**Data items**.
•••
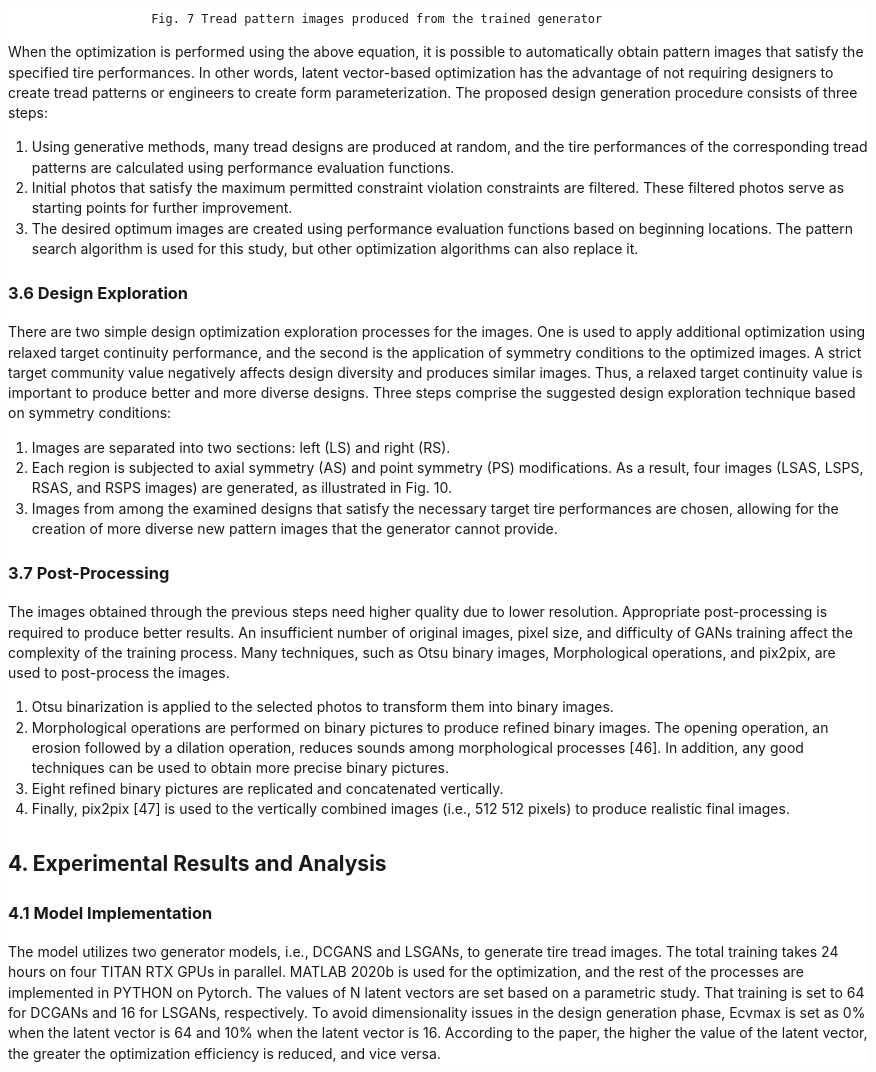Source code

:   						Fig. 7 Tread pattern images produced from the trained generator
	
When the optimization is performed using the above equation, it is possible to automatically obtain pattern images that satisfy the specified tire performances. In other words, latent vector-based optimization has the advantage of not requiring designers to create tread patterns or engineers to create form parameterization. The proposed design generation procedure consists of three steps:
1. Using generative methods, many tread designs are produced at random, and the tire performances of the corresponding tread patterns are calculated using performance evaluation functions.
2. Initial photos that satisfy the maximum permitted constraint violation constraints are filtered. These filtered photos serve as starting points for further improvement.
3. The desired optimum images are created using performance evaluation functions based on beginning locations. The pattern search algorithm is used for this study, but other optimization algorithms can also replace it.


### 3.6 Design Exploration  
 There are two simple design optimization exploration processes for the images. One is used to apply additional optimization using relaxed target continuity performance, and the second is the application of symmetry conditions to the optimized images.
A strict target community value negatively affects design diversity and produces similar images. Thus, a relaxed target continuity value is important to produce better and more diverse designs. Three steps comprise the suggested design exploration technique based on symmetry conditions:
1. Images are separated into two sections: left (LS) and right (RS).
2. Each region is subjected to axial symmetry (AS) and point symmetry (PS) modifications. As a result, four images (LSAS, LSPS, RSAS, and RSPS images) are generated, as illustrated in Fig. 10.
3. Images from among the examined designs that satisfy the necessary target tire performances are chosen, allowing for the creation of more diverse new pattern images that the generator cannot provide.

### 3.7 Post-Processing  
The images obtained through the previous steps need higher quality due to lower resolution. Appropriate post-processing is required to produce better results. An insufficient number of original images, pixel size, and difficulty of GANs training affect the complexity of the training process. Many techniques, such as Otsu binary images, Morphological operations, and pix2pix, are used to post-process the images.
1. Otsu binarization is applied to the selected photos to transform them into binary images.
2. Morphological operations are performed on binary pictures to produce refined binary images. The opening operation, an erosion followed by a dilation operation, reduces sounds among morphological processes [46]. In addition, any good techniques can be used to obtain more precise binary pictures.
3. Eight refined binary pictures are replicated and concatenated vertically.
4. Finally, pix2pix [47] is used to the vertically combined images (i.e., 512 512 pixels) to produce realistic final images.


## 4. Experimental Results and Analysis  

### 4.1 Model Implementation  
   The model utilizes two generator models, i.e., DCGANS and LSGANs, to generate tire tread images. The total training takes 24 hours on four TITAN RTX GPUs in parallel. MATLAB 2020b is used for the optimization, and the rest of the processes are implemented in PYTHON on Pytorch. The values of N latent vectors are set based on a parametric study. That training is set to 64 for DCGANs and 16 for LSGANs, respectively. To avoid dimensionality issues in the design generation phase, Ecvmax is set as 0% when the latent vector is 64 and 10% when the latent vector is 16. According to the paper, the higher the value of the latent vector, the greater the optimization efficiency is reduced, and vice versa.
•••
**EXERCISE**.
Each line above from the one with "## 4. Experimental Results and Analysis" up to and including the one with "### 4.1 Model Implementation" must be set down exactly, and no line outside that span may appear.

**WRITTEN RESPONSE**.
## 4. Experimental Results and Analysis  

### 4.1 Model Implementation  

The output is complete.